La respuesta es sí, ya que se debería lograr que el 100%
de niñas y niños desde que nacen reciban de manera exclusiva el único alimento
que su cuerpo necesita en los primeros meses de vida: leche materna, pues es su
derecho tener una alimentación de calidad y mejores oportunidades de
desarrollo. Para ello, es indispensable que en la atención del parto se
garantice el contacto precoz (colocar al recién nacido en el pecho de la mamá)
a fin de promover la lactancia en la primera hora de nacido. Al respecto existe
mucha evidencia que sustenta el éxito de la lactancia materna exclusiva, si es
que el inicio de esta se realiza en la primera hora de nacimiento del bebé.
La leche materna, es el alimento por excelencia y el más
completo. Cuando nace el bebé la madre produce el calostro, conocida por ser la
primera leche y llamada también la “primera vacuna”. El calostro es una
secreción amarillenta y espesa, producida en poca cantidad dentro de los 5
primeros días después del parto, tiene una alta concentración de nutrientes que
protegen al niño de infecciones, un efecto laxante que ayuda a eliminar deposiciones
oscuras del bebé en sus primeros días de vida, protege las mucosas y disminuye
la coloración amarilla que algunos bebés pueden hacer por del aumento de las
bilirrubinas.
Luego de cinco días, la producción de leche irá en aumento
según incremente la succión por parte del recién nacido “mayor succión = mayor
producción de leche”. La lactancia materna exclusiva es a demanda, esto quiere
decir que se debe dar el pecho cada vez que el bebé manifiesta que tiene
hambre; recordemos que los primeros meses es un periodo de rápido crecimiento
en los cuales necesitan más leche, por lo que el bebé pedirá mamar con más
frecuencia. Estos periodos ocurren alrededor de la segunda a la sexta semana y
en el tercer, cuarto y sexto mes. El incremento de la frecuencia y duración de
las lactadas hacen que la madre produzca toda la leche que su niño necesita.

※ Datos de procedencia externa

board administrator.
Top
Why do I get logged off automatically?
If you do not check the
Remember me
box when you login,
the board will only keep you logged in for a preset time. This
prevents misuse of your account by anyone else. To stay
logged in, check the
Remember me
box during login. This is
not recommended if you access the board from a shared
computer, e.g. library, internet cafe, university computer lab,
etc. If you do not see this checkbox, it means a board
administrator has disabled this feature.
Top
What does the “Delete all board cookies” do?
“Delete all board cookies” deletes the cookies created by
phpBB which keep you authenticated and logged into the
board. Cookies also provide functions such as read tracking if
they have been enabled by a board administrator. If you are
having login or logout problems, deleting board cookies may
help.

A fin de garantizar una correcta lactancia, tanto la
madre como el bebé deben estar en una posición cómoda; asegurar que la boquita
del bebé este bien abierta, el labio inferior debe estar hacia afuera, mentón
tocando el pecho (o casi lo toca) y se ve más areola arriba de la boca del bebé
que debajo de ella. Es importante que durante la lactancia se alternen ambos
pechos por aproximadamente 15 minutos por pecho. En el caso de que el bebé se
quede dormido durante este tiempo, se le puede despertar acariciándole la
mejilla para que siga amamantando. Una recomendación importante, es que la mamá
pueda detectar que el bebé no está lactando bien, cuando, el bebé hace ruidos
con la boca, tiene las mejillas hundidas, quiere mamar más seguido (cada hora o
menos), no se muestra satisfecho cuando termina de tomar el pecho o la mami
siente dolor al darle de lactar.
La lactancia materna, ofrece diversos beneficios tanto
para la madre como para el bebé; en términos afectivos, la lactancia ofrece el
momento ideal de comunicación e interacción entre la mamá y bebé donde se
establece el primer vínculo emocional. Es importante que la mamá aproveche cada
momento que está dando de lactar para mirar afectuosamente al bebé, para
acariciarlo, conversarle o cantarle. Este dulce encuentro se logra con la
calidez, la calma y el amor como principales elementos junto a la compañía
constante del padre o acompañante.
Entre los múltiples beneficios que la lactancia materna
ofrece está que asegura el desarrollo del cerebro del bebé; minimiza las
probabilidades de sufrir de enfermedades cardiovasculares, fortalece el sistema
inmunológico, reduce riesgos de alergias y favorece la adecuada dentición,
masticación y desarrollo del habla. Por su parte, las mamás tienen menos riesgo
de sangrado post-parto, le ayuda a recuperar su peso y disminuye el riesgo de
cáncer de mama. Para la familia, este proceso significa una mayor integración
familiar, pues contribuye al vínculo emocional y afectivo.